As to the total amount receivable for the third three month period (1 November 2020-31 January 2021, the 3rd grant payment), it was 80% of the relevant figure of "trading profit" - see the page below about that third period.
As to the total amount receivable for the fourth three month period (1 February to 30 April 2021, the 4th grant payment) it is 80% of the relevant figure of "trading profit" - see the page below about that fourth period. Please also see the page below as to the 5th grant payment.
We have set out some worked examples below. Please note carefully that they were produced only to show how grant payments for the first period (up to 31 May 2020) would have been calculated. Note that these examples do not also relate to any of the subsequent periods, except as follows.
For the second three month period (June to August 2020), the examples can also serve as illustrations if figures in them are replaced as necessary to take account of the reduction of "80%" to "70%" and "£7,500" to "£6,570" for that second three month period.
In each of the examples, it is assumed that the only income was as stated, and that the individual had been trading in, and had profits accruing for, the three most recent tax years. If they did not have three years of profits, the calculations would instead have had to be based on the alternative basis outlined in the above page as to “trade profit”.

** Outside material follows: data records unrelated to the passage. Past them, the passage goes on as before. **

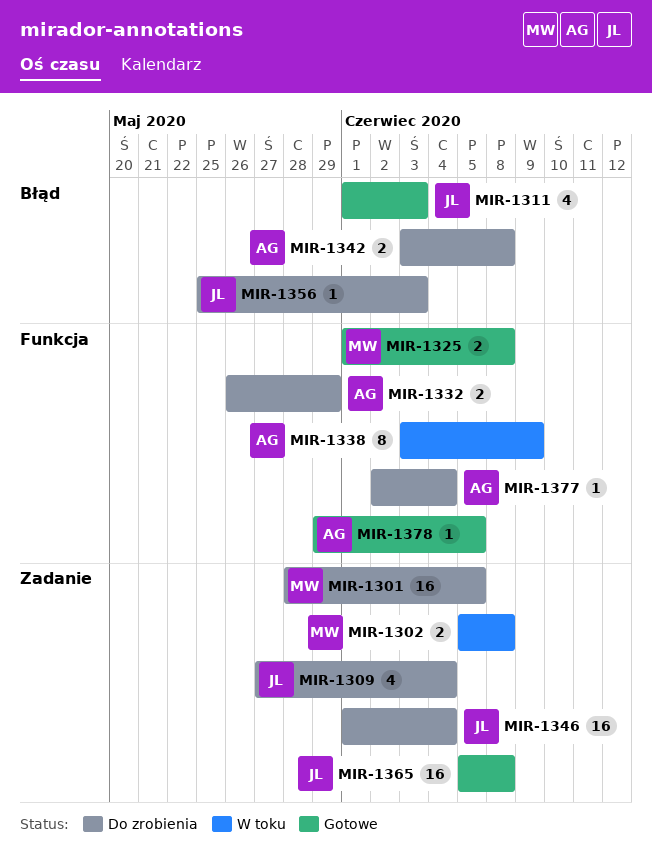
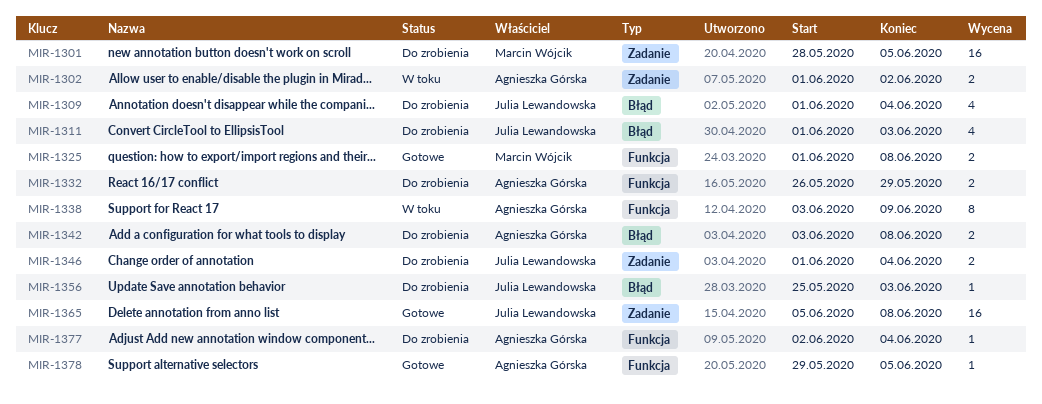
MIR-1302, owner: Marcin Wójcik -> Agnieszka Górska
MIR-1302, start: Jun 5 -> Jun 1
MIR-1302, due: Jun 8 -> Jun 2
MIR-1309, label: Zadanie -> Błąd
MIR-1309, start: May 27 -> Jun 1
MIR-1311, status: Gotowe -> Do zrobienia
MIR-1346, estimate: 16 -> 2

As to calculating amounts of grants payable for any period beginning on or after 1 November 2020, see the page below covering the later periods.
You should seek advice/clarification from HMRC and/or a professional adviser in all cases to work out your eligibility for SEISS for any of the 1st to 5th grant payments and what your entitlement under SEISS was or will be, if any.

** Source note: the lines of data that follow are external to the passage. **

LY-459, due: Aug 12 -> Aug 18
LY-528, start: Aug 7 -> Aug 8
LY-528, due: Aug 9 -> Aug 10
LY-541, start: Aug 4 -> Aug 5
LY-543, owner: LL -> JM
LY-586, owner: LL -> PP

Examples: March-May 2020 grant period
Example A – Full claim
Trading profits: £18,000 (2016-17) + £25,000 (2017-18) + £35,000 (2018-19) =£78,000
Average profits per tax year: £78,000/3 = £26,000
Average profits per month of tax year: £26,000/12 = £2,167
Average profits for 3 months: £2,167 x 3 = £6,500
80% of that sum: £6,500 x 80% = £5,200
Since £5,200 is less than the maximum of £7,500, the trader will receive a total grant of £5,200.
Example B – Limited claim
Trading profits: £42,000 (2016-17) + £47,000 (2017-18) + £49,000 (2018-19) = £138,000
Average profits per tax year: £138,000/3 = £46,000
Average profits per month of tax year: £46,000/12 = £3,833
Average profits for 3 months: £3,833 x 3 = £11,500
80% of that sum: £11,500 x 80% = £9,200
Since £9,200 is more than the maximum of £7, 500, the trader will receive a total grant of only £7,500.
Example C – No claim
Trading profits: £52,000 (2016-17) + £49,000 (2017-18) + £51,000 (2018-19) = £152,000
Average profits per tax year: £152,000/3 = £50,666
Since the three year average of £50,666 and the 2018-9 figure of £51,000 are each more than the SEISS scheme cut off figure of £50,000, the trader is not eligible for any SEISS grant at all. Note that this goes further than merely limiting the trader’s claim to £7,500. It is actually a bar to any claim at all under SEISS.